Scraping FRC team's GitHub accounts to gather large amounts of data

There are a lot of teams...

I was curious about the most used languages for FRC, so I build a Python script to find out what they where.

Some basic data

Before we get to the heavy work done by my script, let’s start with some general data.

Thanks to the TBA API, I know that there are 6917 registered teams. 492 of them have registered at least one account on GitHub.

How the script works

The script is split into steps:

Get a list of every registered team
Check for a github account attached to every registered team
- If a team has an account, it is added to the dataset
Load each github profile
- If it is a private account, move on
- Use Regex to find all languages used
Compile data and sort

Getting a list of accounts

This is probably the simplest step in the whole process. I used the auto-generated tbaapiv3client python library’s get_teams_keys(key) function, and kept incrementing key until I got an empty array. All returned data was then added together into a big list of team keys.

Checking for a team’s github account

The TBA API helpfully provides a /api/v3/team/<number>/social_media API endpoint that will give the GitHub username for any team you request. (or nothing if they don’t use github)

A for loop on this with a list of every team number did the trick for finding accounts.

Fetching language info

To remove the need for an Oauth login to use the script, GitHub data is retrieved using standard HTTPS requests instead of AJAX requests to the API. This gets around the tiny rate limit, but takes a bit longer to complete.

To check for language usage, a simple Regex pattern can be used: /programmingLanguage"\>(.*)\</gm

When combined with an re.findall(), this pattern will return a list of all recent languages used by a team.

Data saves / backup solution

To deal with the fact that large amounts of data are being requested, and people might want to pause the script, I have created a system to allow for “savestates”.

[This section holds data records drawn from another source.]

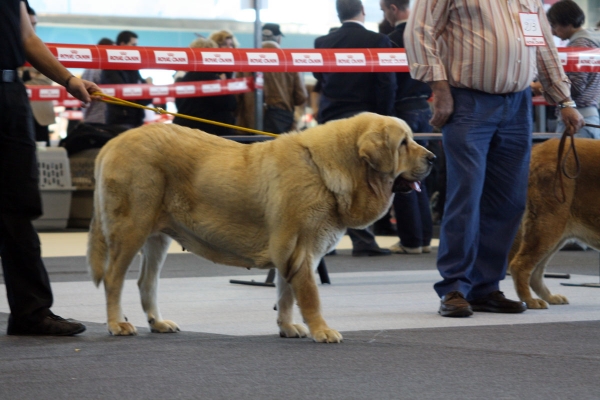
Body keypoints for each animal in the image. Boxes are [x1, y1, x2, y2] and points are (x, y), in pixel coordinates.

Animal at [89, 111, 434, 340]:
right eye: (403, 143)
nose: (432, 158)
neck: (327, 168)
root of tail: (112, 143)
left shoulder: (291, 252)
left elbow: (286, 294)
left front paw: (288, 327)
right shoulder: (301, 249)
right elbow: (310, 295)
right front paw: (321, 330)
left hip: (157, 238)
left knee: (146, 283)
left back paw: (158, 323)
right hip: (130, 230)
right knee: (113, 279)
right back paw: (116, 324)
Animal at [510, 138, 600, 310]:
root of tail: (537, 148)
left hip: (555, 234)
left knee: (536, 272)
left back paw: (549, 298)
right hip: (548, 227)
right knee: (519, 265)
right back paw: (529, 301)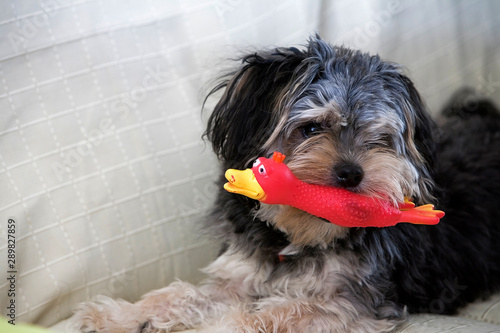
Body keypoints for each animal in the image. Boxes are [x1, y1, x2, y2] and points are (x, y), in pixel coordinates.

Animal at [75, 36, 500, 332]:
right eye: (310, 128)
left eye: (378, 140)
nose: (352, 174)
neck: (297, 239)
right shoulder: (241, 274)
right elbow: (182, 293)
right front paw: (119, 314)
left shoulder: (354, 302)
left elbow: (273, 312)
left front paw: (224, 324)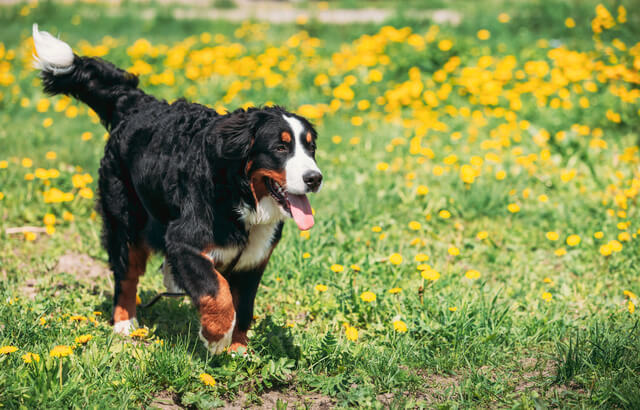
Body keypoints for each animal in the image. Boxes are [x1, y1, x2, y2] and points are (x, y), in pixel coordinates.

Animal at [31, 24, 322, 352]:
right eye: (280, 148)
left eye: (310, 148)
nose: (315, 178)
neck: (241, 197)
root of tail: (137, 104)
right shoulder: (184, 240)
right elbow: (217, 290)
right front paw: (216, 336)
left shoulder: (254, 258)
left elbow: (244, 307)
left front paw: (238, 350)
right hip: (125, 219)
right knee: (125, 274)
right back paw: (124, 324)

On launch of the script, it will check for a ./data.json file. If this does not exist, one will be created. Otherwise, the contents will be read. This file contains both all the saved data, and some counters.

Each stage of the script contains a counter, and will increment the counter every time a team has been processed. This way, if the script is stopped and restarted, the parsers will just keep working from where they left off. This was very helpful when writing the script as, I needed to stop and start it every time I needed to implement a new feature.

All parsing data is saved to the json file every time the script completes, or it detects a SIGKILL.

What I learned

After letting the script run for about an hour, I got a bunch of data from every registered team.

This data includes every project (both on and offseason) from each team, so teams that build t-shirt cannons using the CTRE HERO, would have C# in their list of languages. Things like that.

Unsurprisingly, by far the most popular programming language is Java, with 3232 projects. These projects where all mostly, or entirely written in Java. Next up, we have C++ with 725 projects, and Python with 468 projects.

After Java, C++, and Python, we start running in to languages used for dashboards, design, lessons, and offseason projects. Before I get to everything else, here is the usage of the rest of the valid languages for FRC robots:

C (128)
LabView (153)
Kotlin (96)
Rust (4)

Now, the rest of the languages below Python:

occurrences of JavaScript
occurrences of LabVIEW
occurrences of C
occurrences of Kotlin
occurrences of Arduino
occurrences of C#
occurrences of CSS
occurrences of PHP
occurrences of Shell
occurrences of Ruby
occurrences of Swift
occurrences of Jupyter Notebook
occurrences of Scala
occurrences of D
occurrences of TypeScript
occurrences of Dart
occurrences of Processing
occurrences of CoffeeScript
occurrences of Go
occurrences of Groovy
occurrences of Objective-C
occurrences of Rust
occurrences of MATLAB
occurrences of R
occurrences of Visual Basic
occurrences of Clojure
occurrences of Cuda

I have removed markup and shell languages from that list because most of them are probably auto-generated.

In terms of github account names, 133 teams follow FRC convention and use a username starting with frc, followed by their team number, 95 teams use team then their number, and 264 teams use something else.

Using the script

This script is not on PYPI this time. You can obtain a copy from my GitHub repo: https://github.com/Ewpratten/frc-code-stats

First, make sure both python3.7 and python3-pip are installed on your computer. Next, delete the data.json file. Then, install the requirements with pip3 install -r requirements.txt. Finally, run with python3 main.py to start the script. Now, go outside and enjoy nature for about an hour, and your data should be loaded!.